| Articolo in esame |
•••••
Sicurezza, a Sesto sei “daspo urbani” in 48 ore

Approvata il 24 luglio dalla giunta Di Stefano, entra nel vivo l’ordinanza per contrastare il degrado in città e che prevede il divieto di praticare commercio illegale ed abusivo, mendicare e porre in essere qualsiasi forma di accattonaggio, bivaccare negli spazi pubblici. Sei i “daspo urbani” effettuati in poco più di 48 ore. La polizia locale si è infatti mossa nei quartieri con una serie di pattugliamenti e appostamenti portando a compimento in due giorni sei ordini di allontanamento dal territorio.
I daspo hanno interessato una donna di etnia rom che stazionava nel piazzale della stazione ferroviaria, un nigeriano che mendicava in piazza Trento e Trieste, un egiziano, risultato poi irregolare, accampato con un giaciglio nello spazio esterno di SpazioArte. Nelle stesse ore sono stati emessi tre nuovi daspo nei nei confronti di due senegalesi e un ecuadoriano che bivaccavano nel giardino di via Piave-Modena.
•••••
| Materiale da esaminare |
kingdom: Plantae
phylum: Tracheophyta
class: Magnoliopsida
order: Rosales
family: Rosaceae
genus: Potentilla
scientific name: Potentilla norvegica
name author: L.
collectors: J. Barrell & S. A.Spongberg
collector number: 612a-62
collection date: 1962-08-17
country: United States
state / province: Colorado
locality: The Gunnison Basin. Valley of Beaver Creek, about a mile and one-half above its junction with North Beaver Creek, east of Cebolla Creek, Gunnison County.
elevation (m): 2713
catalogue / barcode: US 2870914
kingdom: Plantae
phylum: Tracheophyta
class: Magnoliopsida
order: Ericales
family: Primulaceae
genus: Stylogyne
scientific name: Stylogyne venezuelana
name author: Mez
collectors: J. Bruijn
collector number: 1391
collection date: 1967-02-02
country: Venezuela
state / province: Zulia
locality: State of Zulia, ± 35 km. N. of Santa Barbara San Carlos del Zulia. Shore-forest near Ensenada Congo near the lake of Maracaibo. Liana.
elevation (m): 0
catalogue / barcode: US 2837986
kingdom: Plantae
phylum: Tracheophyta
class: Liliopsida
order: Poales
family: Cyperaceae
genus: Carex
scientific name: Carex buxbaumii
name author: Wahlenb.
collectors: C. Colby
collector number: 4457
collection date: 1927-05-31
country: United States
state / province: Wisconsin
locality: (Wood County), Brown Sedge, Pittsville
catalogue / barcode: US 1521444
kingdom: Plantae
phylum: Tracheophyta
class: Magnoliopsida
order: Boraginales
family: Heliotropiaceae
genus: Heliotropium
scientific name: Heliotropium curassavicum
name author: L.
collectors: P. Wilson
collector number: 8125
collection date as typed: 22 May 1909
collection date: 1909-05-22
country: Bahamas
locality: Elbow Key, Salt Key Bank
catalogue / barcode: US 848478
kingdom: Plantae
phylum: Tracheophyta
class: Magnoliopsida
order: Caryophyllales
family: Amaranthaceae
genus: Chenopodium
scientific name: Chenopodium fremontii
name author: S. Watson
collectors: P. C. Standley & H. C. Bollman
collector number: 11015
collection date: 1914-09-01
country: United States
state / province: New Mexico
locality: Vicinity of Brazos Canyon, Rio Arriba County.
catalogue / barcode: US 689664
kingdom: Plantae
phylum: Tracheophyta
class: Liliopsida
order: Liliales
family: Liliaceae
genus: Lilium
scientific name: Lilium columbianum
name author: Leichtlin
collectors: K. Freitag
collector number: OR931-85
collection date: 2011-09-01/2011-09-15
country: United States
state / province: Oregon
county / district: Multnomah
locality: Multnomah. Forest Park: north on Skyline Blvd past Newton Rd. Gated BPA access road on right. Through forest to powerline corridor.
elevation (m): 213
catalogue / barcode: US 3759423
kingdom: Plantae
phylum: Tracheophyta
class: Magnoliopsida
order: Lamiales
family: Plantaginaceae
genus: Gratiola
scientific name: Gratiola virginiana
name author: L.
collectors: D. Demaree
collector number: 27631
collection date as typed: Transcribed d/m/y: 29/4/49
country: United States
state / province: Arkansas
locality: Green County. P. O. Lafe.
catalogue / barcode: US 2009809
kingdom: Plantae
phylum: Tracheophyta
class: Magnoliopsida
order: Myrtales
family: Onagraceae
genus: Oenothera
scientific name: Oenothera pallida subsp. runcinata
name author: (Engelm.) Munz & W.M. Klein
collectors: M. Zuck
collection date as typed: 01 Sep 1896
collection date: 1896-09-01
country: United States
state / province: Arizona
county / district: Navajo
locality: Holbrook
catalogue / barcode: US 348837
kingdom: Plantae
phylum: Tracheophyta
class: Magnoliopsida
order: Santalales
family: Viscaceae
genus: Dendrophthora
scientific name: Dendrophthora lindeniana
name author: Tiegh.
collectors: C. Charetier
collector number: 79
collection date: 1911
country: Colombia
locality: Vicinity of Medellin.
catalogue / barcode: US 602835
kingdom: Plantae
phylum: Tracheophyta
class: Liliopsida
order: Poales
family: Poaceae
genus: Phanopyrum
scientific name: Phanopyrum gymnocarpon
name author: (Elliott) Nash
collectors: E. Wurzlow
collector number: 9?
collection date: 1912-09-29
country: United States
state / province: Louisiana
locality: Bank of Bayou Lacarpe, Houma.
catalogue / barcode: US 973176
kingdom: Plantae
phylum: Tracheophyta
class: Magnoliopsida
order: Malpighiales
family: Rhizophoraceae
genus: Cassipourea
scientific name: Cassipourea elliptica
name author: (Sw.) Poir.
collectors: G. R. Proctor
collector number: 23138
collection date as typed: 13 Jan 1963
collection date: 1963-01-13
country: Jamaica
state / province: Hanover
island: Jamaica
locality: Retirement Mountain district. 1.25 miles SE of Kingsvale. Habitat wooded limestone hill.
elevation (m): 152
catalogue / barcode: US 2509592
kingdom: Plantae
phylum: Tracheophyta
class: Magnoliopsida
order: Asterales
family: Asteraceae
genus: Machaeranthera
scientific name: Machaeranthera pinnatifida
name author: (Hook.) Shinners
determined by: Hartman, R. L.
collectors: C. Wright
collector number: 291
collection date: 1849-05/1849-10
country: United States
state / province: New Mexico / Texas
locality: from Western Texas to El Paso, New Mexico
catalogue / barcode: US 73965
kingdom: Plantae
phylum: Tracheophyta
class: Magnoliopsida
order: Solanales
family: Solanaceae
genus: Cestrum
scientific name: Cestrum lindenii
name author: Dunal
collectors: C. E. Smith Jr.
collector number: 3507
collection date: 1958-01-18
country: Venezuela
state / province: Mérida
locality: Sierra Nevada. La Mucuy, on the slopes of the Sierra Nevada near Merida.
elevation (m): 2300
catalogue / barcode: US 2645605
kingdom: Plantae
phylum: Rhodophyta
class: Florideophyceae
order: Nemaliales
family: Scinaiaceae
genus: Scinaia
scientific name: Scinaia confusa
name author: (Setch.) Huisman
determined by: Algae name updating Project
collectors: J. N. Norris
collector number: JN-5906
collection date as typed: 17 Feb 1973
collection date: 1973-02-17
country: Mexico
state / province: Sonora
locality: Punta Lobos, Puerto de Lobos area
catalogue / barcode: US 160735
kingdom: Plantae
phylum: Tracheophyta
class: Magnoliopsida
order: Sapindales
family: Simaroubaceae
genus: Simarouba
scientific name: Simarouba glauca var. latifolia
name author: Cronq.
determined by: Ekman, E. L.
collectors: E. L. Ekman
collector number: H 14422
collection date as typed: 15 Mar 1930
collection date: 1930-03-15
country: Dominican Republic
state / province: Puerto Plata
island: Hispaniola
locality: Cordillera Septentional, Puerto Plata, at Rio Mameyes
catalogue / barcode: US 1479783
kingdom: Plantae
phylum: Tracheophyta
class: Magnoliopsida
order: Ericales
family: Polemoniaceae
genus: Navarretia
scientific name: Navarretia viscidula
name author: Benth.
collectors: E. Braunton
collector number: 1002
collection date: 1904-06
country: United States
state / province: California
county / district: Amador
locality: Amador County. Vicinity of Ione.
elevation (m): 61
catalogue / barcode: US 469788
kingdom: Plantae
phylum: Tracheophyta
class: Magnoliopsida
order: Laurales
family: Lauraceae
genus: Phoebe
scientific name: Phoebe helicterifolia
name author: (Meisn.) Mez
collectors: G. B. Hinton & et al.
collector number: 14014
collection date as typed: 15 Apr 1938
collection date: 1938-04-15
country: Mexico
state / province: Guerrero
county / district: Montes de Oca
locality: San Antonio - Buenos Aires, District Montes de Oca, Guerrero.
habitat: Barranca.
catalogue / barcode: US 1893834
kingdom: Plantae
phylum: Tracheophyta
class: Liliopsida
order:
•••••
| Attività da svolgere |
1. Secondo l'articolo sui daspo urbani a Sesto, in quale data la giunta Di Stefano ha approvato l'ordinanza contro il degrado?
2. Proseguire l'articolo sui daspo urbani a Sesto, partendo dopo l'ultima frase riportata.

| Risposte nell'ordine |
1. Il 24 luglio.

2.
«L’ordinanza in tema di sicurezza che abbiamo predisposto per contrastare in modo serio il degrado in città – commenta l’assessore alla sicurezza Claudio D’Amico – è una forte sterzata a favore della legalità rispetto all’impostazione buonista della sinistra!».
Ma cosa prevedono in concreto i daspo? Multe da 50 a 300 euro e in caso di accertamento della condotta illecita, laddove previsto, l’emissione dell’ordine di allontanamento.